Information shown:
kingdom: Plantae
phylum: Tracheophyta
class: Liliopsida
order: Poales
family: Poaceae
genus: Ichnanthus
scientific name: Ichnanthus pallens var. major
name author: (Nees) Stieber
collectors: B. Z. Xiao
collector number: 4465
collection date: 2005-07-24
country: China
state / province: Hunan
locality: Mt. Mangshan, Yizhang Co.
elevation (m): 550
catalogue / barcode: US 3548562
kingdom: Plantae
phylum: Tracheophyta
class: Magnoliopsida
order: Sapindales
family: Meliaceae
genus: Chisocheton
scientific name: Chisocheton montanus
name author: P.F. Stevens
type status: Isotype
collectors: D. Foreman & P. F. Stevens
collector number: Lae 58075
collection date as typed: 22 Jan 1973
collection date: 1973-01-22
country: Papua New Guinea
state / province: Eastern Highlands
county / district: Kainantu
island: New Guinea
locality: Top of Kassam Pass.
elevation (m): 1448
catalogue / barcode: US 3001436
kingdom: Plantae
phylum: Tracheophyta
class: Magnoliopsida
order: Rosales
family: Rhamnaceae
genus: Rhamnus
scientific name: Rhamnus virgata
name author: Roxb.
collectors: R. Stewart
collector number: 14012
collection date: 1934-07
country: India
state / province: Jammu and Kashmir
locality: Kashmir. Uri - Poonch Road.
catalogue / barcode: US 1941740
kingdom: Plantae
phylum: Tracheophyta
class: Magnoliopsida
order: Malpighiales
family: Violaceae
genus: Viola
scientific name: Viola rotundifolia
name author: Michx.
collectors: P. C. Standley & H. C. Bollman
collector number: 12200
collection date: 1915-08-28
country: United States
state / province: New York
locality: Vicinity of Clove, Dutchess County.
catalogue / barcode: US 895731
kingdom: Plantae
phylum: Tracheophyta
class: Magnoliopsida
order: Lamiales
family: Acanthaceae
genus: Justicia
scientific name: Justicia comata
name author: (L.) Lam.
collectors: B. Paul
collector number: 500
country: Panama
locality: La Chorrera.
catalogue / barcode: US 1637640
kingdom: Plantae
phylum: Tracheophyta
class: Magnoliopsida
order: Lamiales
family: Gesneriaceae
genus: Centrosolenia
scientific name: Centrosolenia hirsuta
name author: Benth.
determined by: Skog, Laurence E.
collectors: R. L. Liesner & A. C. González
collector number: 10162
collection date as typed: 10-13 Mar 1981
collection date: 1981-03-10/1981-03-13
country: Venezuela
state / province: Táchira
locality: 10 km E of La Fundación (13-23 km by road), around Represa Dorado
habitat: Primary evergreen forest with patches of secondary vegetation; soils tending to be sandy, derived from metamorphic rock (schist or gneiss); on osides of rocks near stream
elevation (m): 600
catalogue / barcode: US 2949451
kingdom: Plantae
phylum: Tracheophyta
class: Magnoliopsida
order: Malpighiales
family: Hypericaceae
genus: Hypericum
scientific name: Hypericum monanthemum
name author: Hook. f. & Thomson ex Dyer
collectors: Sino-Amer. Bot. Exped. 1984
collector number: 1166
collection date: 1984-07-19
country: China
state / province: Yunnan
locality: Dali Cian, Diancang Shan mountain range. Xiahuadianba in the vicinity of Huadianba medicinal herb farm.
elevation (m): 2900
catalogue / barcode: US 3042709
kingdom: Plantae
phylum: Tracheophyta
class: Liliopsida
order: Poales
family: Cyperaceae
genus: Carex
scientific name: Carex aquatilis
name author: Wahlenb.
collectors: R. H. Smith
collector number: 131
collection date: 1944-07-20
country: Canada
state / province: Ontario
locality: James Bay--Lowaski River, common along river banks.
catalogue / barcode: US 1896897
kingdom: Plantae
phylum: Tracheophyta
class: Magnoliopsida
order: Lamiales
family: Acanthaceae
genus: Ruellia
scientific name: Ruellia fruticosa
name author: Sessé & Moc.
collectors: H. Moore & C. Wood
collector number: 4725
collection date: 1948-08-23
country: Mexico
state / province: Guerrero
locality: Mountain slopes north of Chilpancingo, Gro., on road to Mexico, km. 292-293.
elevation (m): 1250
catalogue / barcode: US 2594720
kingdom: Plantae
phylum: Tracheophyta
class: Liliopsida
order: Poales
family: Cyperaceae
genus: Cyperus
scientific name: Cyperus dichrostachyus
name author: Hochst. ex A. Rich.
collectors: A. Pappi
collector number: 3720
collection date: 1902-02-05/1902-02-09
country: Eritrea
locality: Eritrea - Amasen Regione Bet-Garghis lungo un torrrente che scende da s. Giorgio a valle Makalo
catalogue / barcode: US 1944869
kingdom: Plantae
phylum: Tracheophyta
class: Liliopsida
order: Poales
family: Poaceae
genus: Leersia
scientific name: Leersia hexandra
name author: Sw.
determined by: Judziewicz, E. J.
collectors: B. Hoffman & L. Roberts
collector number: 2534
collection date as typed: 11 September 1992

Task: Format every line of the records above as a JSON list of strings, with one string per line and blank lines omitted.

Exercise output:
[
  "kingdom: Plantae",
  "phylum: Tracheophyta",
  "class: Liliopsida",
  "order: Poales",
  "family: Poaceae",
  "genus: Ichnanthus",
  "scientific name: Ichnanthus pallens var. major",
  "name author: (Nees) Stieber",
  "collectors: B. Z. Xiao",
  "collector number: 4465",
  "collection date: 2005-07-24",
  "country: China",
  "state / province: Hunan",
  "locality: Mt. Mangshan, Yizhang Co.",
  "elevation (m): 550",
  "catalogue / barcode: US 3548562",
  "kingdom: Plantae",
  "phylum: Tracheophyta",
  "class: Magnoliopsida",
  "order: Sapindales",
  "family: Meliaceae",
  "genus: Chisocheton",
  "scientific name: Chisocheton montanus",
  "name author: P.F. Stevens",
  "type status: Isotype",
  "collectors: D. Foreman & P. F. Stevens",
  "collector number: Lae 58075",
  "collection date as typed: 22 Jan 1973",
  "collection date: 1973-01-22",
  "country: Papua New Guinea",
  "state / province: Eastern Highlands",
  "county / district: Kainantu",
  "island: New Guinea",
  "locality: Top of Kassam Pass.",
  "elevation (m): 1448",
  "catalogue / barcode: US 3001436",
  "kingdom: Plantae",
  "phylum: Tracheophyta",
  "class: Magnoliopsida",
  "order: Rosales",
  "family: Rhamnaceae",
  "genus: Rhamnus",
  "scientific name: Rhamnus virgata",
  "name author: Roxb.",
  "collectors: R. Stewart",
  "collector number: 14012",
  "collection date: 1934-07",
  "country: India",
  "state / province: Jammu and Kashmir",
  "locality: Kashmir. Uri - Poonch Road.",
  "catalogue / barcode: US 1941740",
  "kingdom: Plantae",
  "phylum: Tracheophyta",
  "class: Magnoliopsida",
  "order: Malpighiales",
  "family: Violaceae",
  "genus: Viola",
  "scientific name: Viola rotundifolia",
  "name author: Michx.",
  "collectors: P. C. Standley & H. C. Bollman",
  "collector number: 12200",
  "collection date: 1915-08-28",
  "country: United States",
  "state / province: New York",
  "locality: Vicinity of Clove, Dutchess County.",
  "catalogue / barcode: US 895731",
  "kingdom: Plantae",
  "phylum: Tracheophyta",
  "class: Magnoliopsida",
  "order: Lamiales",
  "family: Acanthaceae",
  "genus: Justicia",
  "scientific name: Justicia comata",
  "name author: (L.) Lam.",
  "collectors: B. Paul",
  "collector number: 500",
  "country: Panama",
  "locality: La Chorrera.",
  "catalogue / barcode: US 1637640",
  "kingdom: Plantae",
  "phylum: Tracheophyta",
  "class: Magnoliopsida",
  "order: Lamiales",
  "family: Gesneriaceae",
  "genus: Centrosolenia",
  "scientific name: Centrosolenia hirsuta",
  "name author: Benth.",
  "determined by: Skog, Laurence E.",
  "collectors: R. L. Liesner & A. C. González",
  "collector number: 10162",
  "collection date as typed: 10-13 Mar 1981",
  "collection date: 1981-03-10/1981-03-13",
  "country: Venezuela",
  "state / province: Táchira",
  "locality: 10 km E of La Fundación (13-23 km by road), around Represa Dorado",
  "habitat: Primary evergreen forest with patches of secondary vegetation; soils tending to be sandy, derived from metamorphic rock (schist or gneiss); on osides of rocks near stream",
  "elevation (m): 600",
  "catalogue / barcode: US 2949451",
  "kingdom: Plantae",
  "phylum: Tracheophyta",
  "class: Magnoliopsida",
  "order: Malpighiales",
  "family: Hypericaceae",
  "genus: Hypericum",
  "scientific name: Hypericum monanthemum",
  "name author: Hook. f. & Thomson ex Dyer",
  "collectors: Sino-Amer. Bot. Exped. 1984",
  "collector number: 1166",
  "collection date: 1984-07-19",
  "country: China",
  "state / province: Yunnan",
  "locality: Dali Cian, Diancang Shan mountain range. Xiahuadianba in the vicinity of Huadianba medicinal herb farm.",
  "elevation (m): 2900",
  "catalogue / barcode: US 3042709",
  "kingdom: Plantae",
  "phylum: Tracheophyta",
  "class: Liliopsida",
  "order: Poales",
  "family: Cyperaceae",
  "genus: Carex",
  "scientific name: Carex aquatilis",
  "name author: Wahlenb.",
  "collectors: R. H. Smith",
  "collector number: 131",
  "collection date: 1944-07-20",
  "country: Canada",
  "state / province: Ontario",
  "locality: James Bay--Lowaski River, common along river banks.",
  "catalogue / barcode: US 1896897",
  "kingdom: Plantae",
  "phylum: Tracheophyta",
  "class: Magnoliopsida",
  "order: Lamiales",
  "family: Acanthaceae",
  "genus: Ruellia",
  "scientific name: Ruellia fruticosa",
  "name author: Sessé & Moc.",
  "collectors: H. Moore & C. Wood",
  "collector number: 4725",
  "collection date: 1948-08-23",
  "country: Mexico",
  "state / province: Guerrero",
  "locality: Mountain slopes north of Chilpancingo, Gro., on road to Mexico, km. 292-293.",
  "elevation (m): 1250",
  "catalogue / barcode: US 2594720",
  "kingdom: Plantae",
  "phylum: Tracheophyta",
  "class: Liliopsida",
  "order: Poales",
  "family: Cyperaceae",
  "genus: Cyperus",
  "scientific name: Cyperus dichrostachyus",
  "name author: Hochst. ex A. Rich.",
  "collectors: A. Pappi",
  "collector number: 3720",
  "collection date: 1902-02-05/1902-02-09",
  "country: Eritrea",
  "locality: Eritrea - Amasen Regione Bet-Garghis lungo un torrrente che scende da s. Giorgio a valle Makalo",
  "catalogue / barcode: US 1944869",
  "kingdom: Plantae",
  "phylum: Tracheophyta",
  "class: Liliopsida",
  "order: Poales",
  "family: Poaceae",
  "genus: Leersia",
  "scientific name: Leersia hexandra",
  "name author: Sw.",
  "determined by: Judziewicz, E. J.",
  "collectors: B. Hoffman & L. Roberts",
  "collector number: 2534",
  "collection date as typed: 11 September 1992"
]